🤖 AI Summary
The rapid expansion of open-source software (OSS) ecosystems has exacerbated security risks, yet the imbalance between accelerating vulnerability emergence and lagging remediation remains unquantified. To address this, we systematically analyze 31,267 CVE records, integrating heterogeneous data from GitHub Security Advisories, Snyk.io, and package registries to construct a cross-language, cross-platform vulnerability evolution analysis framework. Our findings reveal: (1) an annual vulnerability growth rate of 98%, significantly outpacing package growth; (2) a 85% increase in average vulnerability lifecycle duration; (3) seven CWE types accounting for over 50% of all vulnerabilities; and (4) malicious packages constituting 49% and 14% of total packages in NPM and PyPI, respectively. Crucially, we provide the first empirical evidence that malicious packages are a dominant root cause of vulnerabilities—an emergent phenomenon previously undocumented.
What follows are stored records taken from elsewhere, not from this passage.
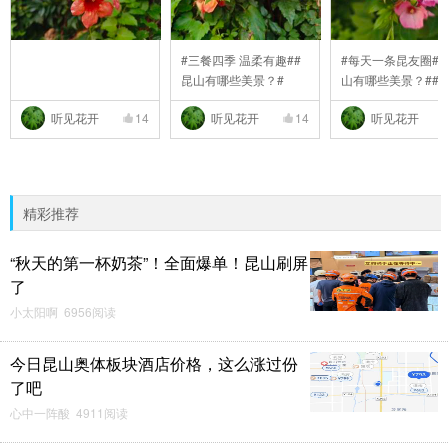
#三餐四季 温柔有趣##
#每天一条昆友圈##
昆山有哪些美景？#
山有哪些美景？##
..
听见花开
14
听见花开
14
听见花开
精彩推荐
“秋天的第一杯奶茶”！全面爆单！昆山刷屏
了
小太阳啊 6956阅读
今日昆山奥体板块酒店价格，这么涨过份
了吧
心中一阵酸 4911阅读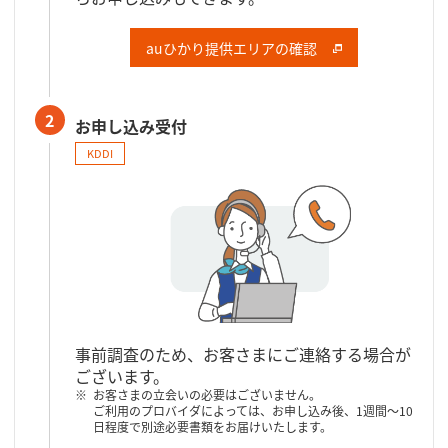
auひかり提供エリアの確認
2
お申し込み受付
KDDI
事前調査のため、お客さまにご連絡する場合が
ございます。
お客さまの立会いの必要はございません。
ご利用のプロバイダによっては、お申し込み後、1週間～10
日程度で別途必要書類をお届けいたします。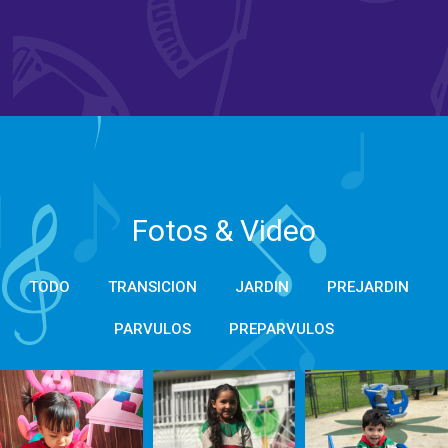
Fotos & Video
TODO
TRANSICION
JARDIN
PREJARDIN
PARVULOS
PREPARVULOS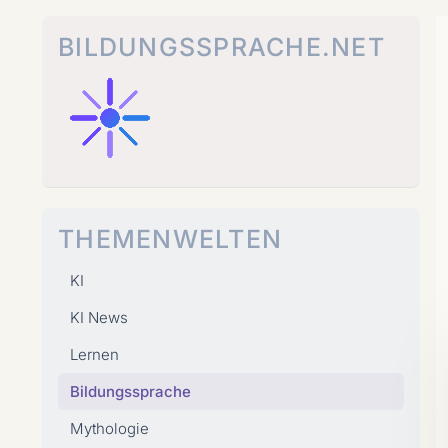
Zum
Inhalt
BILDUNGSSPRACHE.NET
springen
THEMENWELTEN
KI
KI News
Lernen
Bildungssprache
Mythologie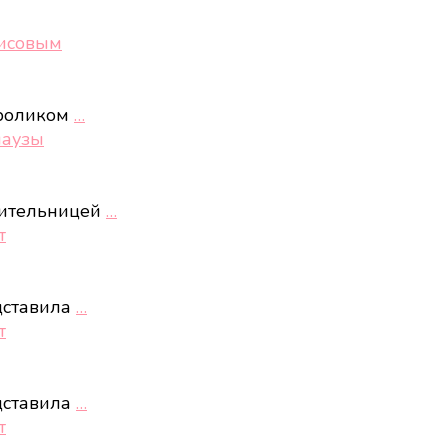
рисовым
 роликом
…
паузы
нительницей
…
т
дставила
…
т
дставила
…
т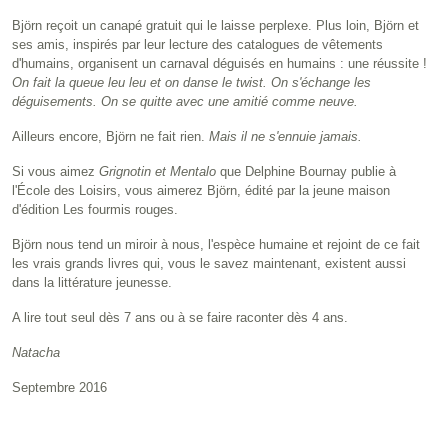
Björn reçoit un canapé gratuit qui le laisse perplexe. Plus loin, Björn et
ses amis, inspirés par leur lecture des catalogues de vêtements
d'humains, organisent un carnaval déguisés en humains : une réussite !
On fait la queue leu leu et on danse le twist. On s'échange les
déguisements. On se quitte avec une amitié comme neuve.
Ailleurs encore, Björn ne fait rien.
Mais il ne s'ennuie jamais.
Si vous aimez
Grignotin et Mentalo
que Delphine Bournay publie à
l'École des Loisirs, vous aimerez Björn, édité par la jeune maison
d'édition Les fourmis rouges.
Björn nous tend un miroir à nous, l'espèce humaine et rejoint de ce fait
les vrais grands livres qui, vous le savez maintenant, existent aussi
dans la littérature jeunesse.
A lire tout seul dès 7 ans ou à se faire raconter dès 4 ans.
Natacha
Septembre 2016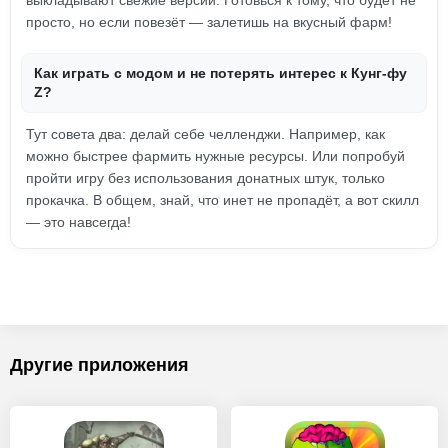
выкладывают свежие версии. Готовься к тому, что будет не
просто, но если повезёт — залетишь на вкусный фарм!
Как играть с модом и не потерять интерес к Кунг-фу
Z?
Тут совета два: делай себе челленджи. Например, как
можно быстрее фармить нужные ресурсы. Или попробуй
пройти игру без использования донатных штук, только
прокачка. В общем, знай, что инет не пропадёт, а вот скилл
— это навсегда!
Другие приложения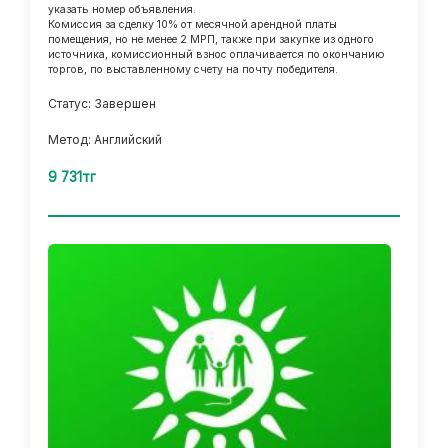
указать номер объявления.
Комиссия за сделку 10% от месячной арендной платы
помещения, но не менее 2 МРП, также при закупке из одного
источника, комиссионный взнос оплачивается по окончанию
торгов, по выставленному счету на почту победителя.
Статус: Завершен
Метод: Английский
9 731тг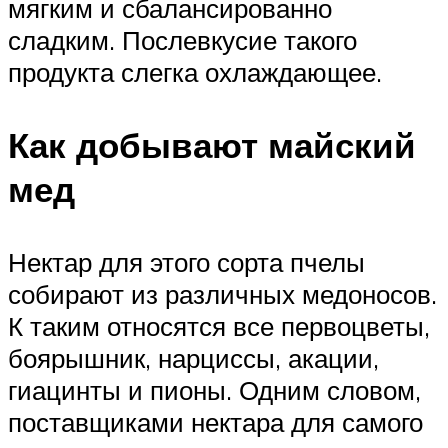
мягким и сбалансированно
сладким. Послевкусие такого
продукта слегка охлаждающее.
Как добывают майский
мед
Нектар для этого сорта пчелы
собирают из различных медоносов.
К таким относятся все первоцветы,
боярышник, нарциссы, акации,
гиацинты и пионы. Одним словом,
поставщиками нектара для самого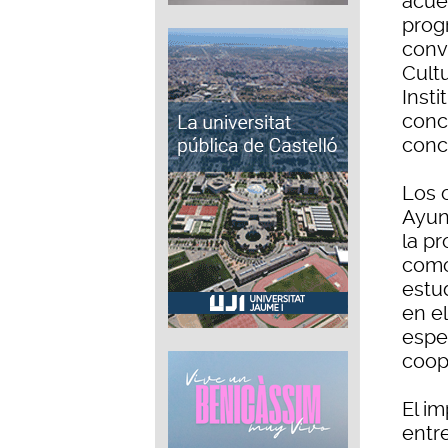
acue
prog
conv
Cultu
Inst
conce
conc
Los 
Ayun
la p
como 
estud
en el
espe
coope
El i
entr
Based on these insights, we propose a prioritized response checklist and an empirically grounded benchmark for OSS security governance.
📝 Abstract
Open-source software (OSS) has become increasingly more popular across different domains. However, this rapid development and widespread adoption come with a security cost. The growing complexity and openness of OSS ecosystems have led to increased exposure to vulnerabilities and attack surfaces. This paper investigates the trends and patterns of reported vulnerabilities within OSS platforms, focusing on the implications of these findings for security practices. To understand the dynamics of OSS vulnerabilities, we analyze a comprehensive dataset comprising 31,267 unique vulnerability reports from GitHub's advisory database and Snyk.io, belonging to 14,675 packages across 10 programming languages. Our analysis reveals a significant surge in reported vulnerabilities, increasing at an annual rate of 98%, far outpacing the 25% average annual growth in the number of open-source software (OSS) packages. Additionally, we observe an 85% increase in the average lifespan of vulnerabilities across ecosystems during the studied period, indicating a potential decline in security. We identify the most prevalent Common Weakness Enumerations (CWEs) across programming languages and find that, on average, just seven CWEs are responsible for over 50% of all reported vulnerabilities. We further examine these commonly observed CWEs and highlight ecosystem-specific trends. Notably, we find that vulnerabilities associated with intentionally malicious packages comprise 49% of reports in the NPM ecosystem and 14% in PyPI, an alarming indication of targeted attacks within package repositories. We conclude with an in-depth discussion of the characteristics and attack vectors associated with these malicious packages.